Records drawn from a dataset
[Start of section]
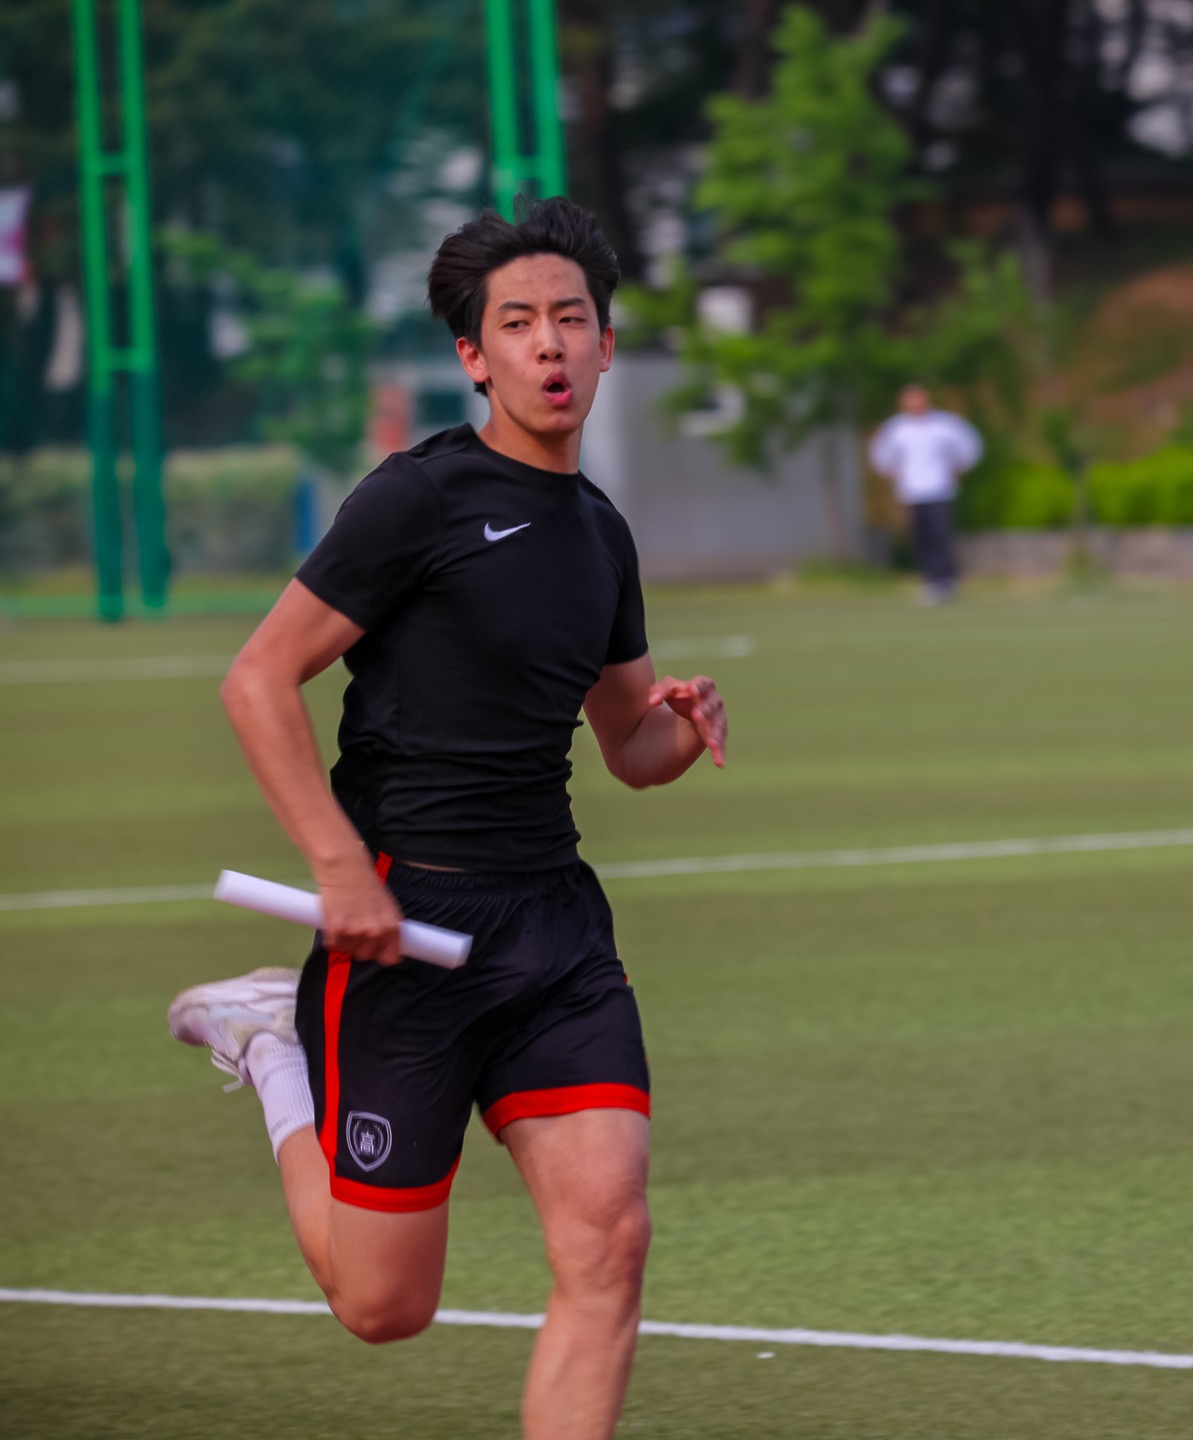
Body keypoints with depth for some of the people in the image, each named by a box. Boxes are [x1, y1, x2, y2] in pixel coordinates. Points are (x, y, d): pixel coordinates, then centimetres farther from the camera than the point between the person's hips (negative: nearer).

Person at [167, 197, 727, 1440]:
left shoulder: (600, 531, 14)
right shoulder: (420, 497, -9)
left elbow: (628, 746, 26)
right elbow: (258, 681, -10)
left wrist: (684, 729, 1)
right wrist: (339, 865, -18)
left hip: (553, 917, 6)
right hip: (406, 916, -6)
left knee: (607, 1242, -10)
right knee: (386, 1305, 2)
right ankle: (276, 1039, 27)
[End of section]
**YOUR TASK**
Rename every "right" to "R" in the lines from the one holding "left elbow: (628, 746, 26)" through the end of the material, inclusive, and leave everything else in those lines as it is.

**ANSWER FOR THE TASK**
left elbow: (628, 746, 26)
R elbow: (258, 681, -10)
left wrist: (684, 729, 1)
R wrist: (339, 865, -18)
left hip: (553, 917, 6)
R hip: (406, 916, -6)
left knee: (607, 1242, -10)
R knee: (386, 1305, 2)
R ankle: (276, 1039, 27)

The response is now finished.